(Material shown)

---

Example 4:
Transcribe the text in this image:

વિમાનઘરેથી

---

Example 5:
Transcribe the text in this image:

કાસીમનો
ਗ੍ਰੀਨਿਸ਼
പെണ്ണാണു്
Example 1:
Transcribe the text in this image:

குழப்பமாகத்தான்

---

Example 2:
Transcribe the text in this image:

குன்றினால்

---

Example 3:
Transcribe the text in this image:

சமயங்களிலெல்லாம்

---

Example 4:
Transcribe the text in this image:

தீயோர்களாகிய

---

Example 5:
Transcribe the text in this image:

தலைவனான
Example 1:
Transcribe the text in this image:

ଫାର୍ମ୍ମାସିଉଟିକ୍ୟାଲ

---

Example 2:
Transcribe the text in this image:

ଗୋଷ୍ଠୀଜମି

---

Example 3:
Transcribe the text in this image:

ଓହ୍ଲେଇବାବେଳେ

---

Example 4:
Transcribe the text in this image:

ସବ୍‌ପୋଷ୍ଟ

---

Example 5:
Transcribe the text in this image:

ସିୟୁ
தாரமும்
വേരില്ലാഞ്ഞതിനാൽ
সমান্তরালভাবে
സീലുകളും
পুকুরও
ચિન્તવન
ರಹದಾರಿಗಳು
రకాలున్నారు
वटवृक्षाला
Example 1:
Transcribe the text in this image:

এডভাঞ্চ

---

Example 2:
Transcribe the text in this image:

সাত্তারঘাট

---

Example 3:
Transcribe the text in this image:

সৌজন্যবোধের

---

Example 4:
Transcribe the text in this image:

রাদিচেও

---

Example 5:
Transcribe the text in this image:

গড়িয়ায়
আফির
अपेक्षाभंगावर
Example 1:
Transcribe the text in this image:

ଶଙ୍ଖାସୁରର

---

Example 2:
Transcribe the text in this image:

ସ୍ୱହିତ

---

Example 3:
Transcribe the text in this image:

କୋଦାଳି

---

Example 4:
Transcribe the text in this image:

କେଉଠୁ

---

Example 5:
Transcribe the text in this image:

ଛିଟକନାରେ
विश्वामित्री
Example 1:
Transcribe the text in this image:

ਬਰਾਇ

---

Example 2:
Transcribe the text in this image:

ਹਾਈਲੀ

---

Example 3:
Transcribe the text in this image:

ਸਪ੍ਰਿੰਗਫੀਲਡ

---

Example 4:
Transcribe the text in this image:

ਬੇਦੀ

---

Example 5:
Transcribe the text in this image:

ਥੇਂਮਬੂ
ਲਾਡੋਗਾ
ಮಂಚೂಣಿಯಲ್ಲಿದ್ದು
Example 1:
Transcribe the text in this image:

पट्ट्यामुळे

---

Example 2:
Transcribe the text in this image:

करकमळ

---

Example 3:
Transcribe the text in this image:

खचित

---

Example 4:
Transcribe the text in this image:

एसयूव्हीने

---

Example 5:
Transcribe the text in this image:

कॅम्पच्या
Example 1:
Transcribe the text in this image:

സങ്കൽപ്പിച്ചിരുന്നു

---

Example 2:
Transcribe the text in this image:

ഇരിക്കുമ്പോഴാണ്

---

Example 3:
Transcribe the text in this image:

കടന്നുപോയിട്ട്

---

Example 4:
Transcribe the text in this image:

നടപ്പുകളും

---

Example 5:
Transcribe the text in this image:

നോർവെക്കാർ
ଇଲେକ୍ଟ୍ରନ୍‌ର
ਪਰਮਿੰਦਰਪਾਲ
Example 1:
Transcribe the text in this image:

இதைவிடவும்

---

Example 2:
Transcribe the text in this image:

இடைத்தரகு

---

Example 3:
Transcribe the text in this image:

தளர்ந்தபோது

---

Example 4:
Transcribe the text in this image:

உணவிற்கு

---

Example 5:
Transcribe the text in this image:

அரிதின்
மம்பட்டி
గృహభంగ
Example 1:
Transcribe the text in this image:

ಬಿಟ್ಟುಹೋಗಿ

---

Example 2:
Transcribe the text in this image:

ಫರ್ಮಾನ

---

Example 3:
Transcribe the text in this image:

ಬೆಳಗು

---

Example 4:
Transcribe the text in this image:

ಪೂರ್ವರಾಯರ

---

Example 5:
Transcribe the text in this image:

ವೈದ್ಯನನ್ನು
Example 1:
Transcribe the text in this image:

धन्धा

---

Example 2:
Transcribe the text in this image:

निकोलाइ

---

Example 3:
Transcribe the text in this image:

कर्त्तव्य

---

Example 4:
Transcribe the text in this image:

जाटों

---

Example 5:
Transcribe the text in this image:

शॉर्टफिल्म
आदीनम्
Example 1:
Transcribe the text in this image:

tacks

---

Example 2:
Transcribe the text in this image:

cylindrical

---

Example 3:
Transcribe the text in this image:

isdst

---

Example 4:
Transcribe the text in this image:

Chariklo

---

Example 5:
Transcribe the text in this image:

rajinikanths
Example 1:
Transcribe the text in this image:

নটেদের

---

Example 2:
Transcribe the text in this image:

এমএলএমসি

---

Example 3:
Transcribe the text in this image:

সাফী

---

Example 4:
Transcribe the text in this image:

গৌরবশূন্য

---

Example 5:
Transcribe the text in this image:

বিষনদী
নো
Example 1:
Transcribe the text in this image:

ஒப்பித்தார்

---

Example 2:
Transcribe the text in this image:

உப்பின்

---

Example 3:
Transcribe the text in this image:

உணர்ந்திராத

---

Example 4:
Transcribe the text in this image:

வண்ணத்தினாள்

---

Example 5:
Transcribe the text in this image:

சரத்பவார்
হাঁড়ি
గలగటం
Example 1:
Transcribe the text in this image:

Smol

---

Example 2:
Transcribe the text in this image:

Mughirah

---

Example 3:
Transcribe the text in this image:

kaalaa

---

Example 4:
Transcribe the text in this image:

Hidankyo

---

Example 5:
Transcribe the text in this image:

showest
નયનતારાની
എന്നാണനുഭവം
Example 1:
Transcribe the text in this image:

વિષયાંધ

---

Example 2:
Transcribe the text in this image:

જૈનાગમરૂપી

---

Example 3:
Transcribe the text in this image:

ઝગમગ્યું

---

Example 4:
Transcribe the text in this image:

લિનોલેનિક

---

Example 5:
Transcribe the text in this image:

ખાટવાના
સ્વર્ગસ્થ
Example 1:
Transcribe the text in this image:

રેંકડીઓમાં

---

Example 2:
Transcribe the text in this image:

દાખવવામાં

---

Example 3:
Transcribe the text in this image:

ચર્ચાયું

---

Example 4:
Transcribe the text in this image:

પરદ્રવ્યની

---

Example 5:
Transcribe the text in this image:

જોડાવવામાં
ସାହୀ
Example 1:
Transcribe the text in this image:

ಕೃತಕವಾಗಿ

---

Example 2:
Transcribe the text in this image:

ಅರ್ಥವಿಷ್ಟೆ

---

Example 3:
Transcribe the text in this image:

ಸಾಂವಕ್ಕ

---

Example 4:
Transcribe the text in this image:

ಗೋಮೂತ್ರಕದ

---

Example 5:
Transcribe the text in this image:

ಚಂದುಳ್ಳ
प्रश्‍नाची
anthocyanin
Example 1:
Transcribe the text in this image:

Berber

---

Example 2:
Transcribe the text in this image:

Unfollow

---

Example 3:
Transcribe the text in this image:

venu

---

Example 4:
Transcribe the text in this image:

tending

(End Material shown)

:: Problem description ::
Write out all the data again, exactly as it appears.

:: Problem solution ::
---

Example 4:
Transcribe the text in this image:

વિમાનઘરેથી

---

Example 5:
Transcribe the text in this image:

કાસીમનો
ਗ੍ਰੀਨਿਸ਼
പെണ്ണാണു്
Example 1:
Transcribe the text in this image:

குழப்பமாகத்தான்

---

Example 2:
Transcribe the text in this image:

குன்றினால்

---

Example 3:
Transcribe the text in this image:

சமயங்களிலெல்லாம்

---

Example 4:
Transcribe the text in this image:

தீயோர்களாகிய

---

Example 5:
Transcribe the text in this image:

தலைவனான
Example 1:
Transcribe the text in this image:

ଫାର୍ମ୍ମାସିଉଟିକ୍ୟାଲ

---

Example 2:
Transcribe the text in this image:

ଗୋଷ୍ଠୀଜମି

---

Example 3:
Transcribe the text in this image:

ଓହ୍ଲେଇବାବେଳେ

---

Example 4:
Transcribe the text in this image:

ସବ୍‌ପୋଷ୍ଟ

---

Example 5:
Transcribe the text in this image:

ସିୟୁ
தாரமும்
വേരില്ലാഞ്ഞതിനാൽ
সমান্তরালভাবে
സീലുകളും
পুকুরও
ચિન્તવન
ರಹದಾರಿಗಳು
రకాలున్నారు
वटवृक्षाला
Example 1:
Transcribe the text in this image:

এডভাঞ্চ

---

Example 2:
Transcribe the text in this image:

সাত্তারঘাট

---

Example 3:
Transcribe the text in this image:

সৌজন্যবোধের

---

Example 4:
Transcribe the text in this image:

রাদিচেও

---

Example 5:
Transcribe the text in this image:

গড়িয়ায়
আফির
अपेक्षाभंगावर
Example 1:
Transcribe the text in this image:

ଶଙ୍ଖାସୁରର

---

Example 2:
Transcribe the text in this image:

ସ୍ୱହିତ

---

Example 3:
Transcribe the text in this image:

କୋଦାଳି

---

Example 4:
Transcribe the text in this image:

କେଉଠୁ

---

Example 5:
Transcribe the text in this image:

ଛିଟକନାରେ
विश्वामित्री
Example 1:
Transcribe the text in this image:

ਬਰਾਇ

---

Example 2:
Transcribe the text in this image:

ਹਾਈਲੀ

---

Example 3:
Transcribe the text in this image:

ਸਪ੍ਰਿੰਗਫੀਲਡ

---

Example 4:
Transcribe the text in this image:

ਬੇਦੀ

---

Example 5:
Transcribe the text in this image:

ਥੇਂਮਬੂ
ਲਾਡੋਗਾ
ಮಂಚೂಣಿಯಲ್ಲಿದ್ದು
Example 1:
Transcribe the text in this image:

पट्ट्यामुळे

---

Example 2:
Transcribe the text in this image:

करकमळ

---

Example 3:
Transcribe the text in this image:

खचित

---

Example 4:
Transcribe the text in this image:

एसयूव्हीने

---

Example 5:
Transcribe the text in this image:

कॅम्पच्या
Example 1:
Transcribe the text in this image:

സങ്കൽപ്പിച്ചിരുന്നു

---

Example 2:
Transcribe the text in this image:

ഇരിക്കുമ്പോഴാണ്

---

Example 3:
Transcribe the text in this image:

കടന്നുപോയിട്ട്

---

Example 4:
Transcribe the text in this image:

നടപ്പുകളും

---

Example 5:
Transcribe the text in this image:

നോർവെക്കാർ
ଇଲେକ୍ଟ୍ରନ୍‌ର
ਪਰਮਿੰਦਰਪਾਲ
Example 1:
Transcribe the text in this image:

இதைவிடவும்

---

Example 2:
Transcribe the text in this image:

இடைத்தரகு

---

Example 3:
Transcribe the text in this image:

தளர்ந்தபோது

---

Example 4:
Transcribe the text in this image:

உணவிற்கு

---

Example 5:
Transcribe the text in this image:

அரிதின்
மம்பட்டி
గృహభంగ
Example 1:
Transcribe the text in this image:

ಬಿಟ್ಟುಹೋಗಿ

---

Example 2:
Transcribe the text in this image:

ಫರ್ಮಾನ

---

Example 3:
Transcribe the text in this image:

ಬೆಳಗು

---

Example 4:
Transcribe the text in this image:

ಪೂರ್ವರಾಯರ

---

Example 5:
Transcribe the text in this image:

ವೈದ್ಯನನ್ನು
Example 1:
Transcribe the text in this image:

धन्धा

---

Example 2:
Transcribe the text in this image:

निकोलाइ

---

Example 3:
Transcribe the text in this image:

कर्त्तव्य

---

Example 4:
Transcribe the text in this image:

जाटों

---

Example 5:
Transcribe the text in this image:

शॉर्टफिल्म
आदीनम्
Example 1:
Transcribe the text in this image:

tacks

---

Example 2:
Transcribe the text in this image:

cylindrical

---

Example 3:
Transcribe the text in this image:

isdst

---

Example 4:
Transcribe the text in this image:

Chariklo

---

Example 5:
Transcribe the text in this image:

rajinikanths
Example 1:
Transcribe the text in this image:

নটেদের

---

Example 2:
Transcribe the text in this image:

এমএলএমসি

---

Example 3:
Transcribe the text in this image:

সাফী

---

Example 4:
Transcribe the text in this image:

গৌরবশূন্য

---

Example 5:
Transcribe the text in this image:

বিষনদী
নো
Example 1:
Transcribe the text in this image:

ஒப்பித்தார்

---

Example 2:
Transcribe the text in this image:

உப்பின்

---

Example 3:
Transcribe the text in this image:

உணர்ந்திராத

---

Example 4:
Transcribe the text in this image:

வண்ணத்தினாள்

---

Example 5:
Transcribe the text in this image:

சரத்பவார்
হাঁড়ি
గలగటం
Example 1:
Transcribe the text in this image:

Smol

---

Example 2:
Transcribe the text in this image:

Mughirah

---

Example 3:
Transcribe the text in this image:

kaalaa

---

Example 4:
Transcribe the text in this image:

Hidankyo

---

Example 5:
Transcribe the text in this image:

showest
નયનતારાની
എന്നാണനുഭവം
Example 1:
Transcribe the text in this image:

વિષયાંધ

---

Example 2:
Transcribe the text in this image:

જૈનાગમરૂપી

---

Example 3:
Transcribe the text in this image:

ઝગમગ્યું

---

Example 4:
Transcribe the text in this image:

લિનોલેનિક

---

Example 5:
Transcribe the text in this image:

ખાટવાના
સ્વર્ગસ્થ
Example 1:
Transcribe the text in this image:

રેંકડીઓમાં

---

Example 2:
Transcribe the text in this image:

દાખવવામાં

---

Example 3:
Transcribe the text in this image:

ચર્ચાયું

---

Example 4:
Transcribe the text in this image:

પરદ્રવ્યની

---

Example 5:
Transcribe the text in this image:

જોડાવવામાં
ସାହୀ
Example 1:
Transcribe the text in this image:

ಕೃತಕವಾಗಿ

---

Example 2:
Transcribe the text in this image:

ಅರ್ಥವಿಷ್ಟೆ

---

Example 3:
Transcribe the text in this image:

ಸಾಂವಕ್ಕ

---

Example 4:
Transcribe the text in this image:

ಗೋಮೂತ್ರಕದ

---

Example 5:
Transcribe the text in this image:

ಚಂದುಳ್ಳ
प्रश्‍नाची
anthocyanin
Example 1:
Transcribe the text in this image:

Berber

---

Example 2:
Transcribe the text in this image:

Unfollow

---

Example 3:
Transcribe the text in this image:

venu

---

Example 4:
Transcribe the text in this image:

tending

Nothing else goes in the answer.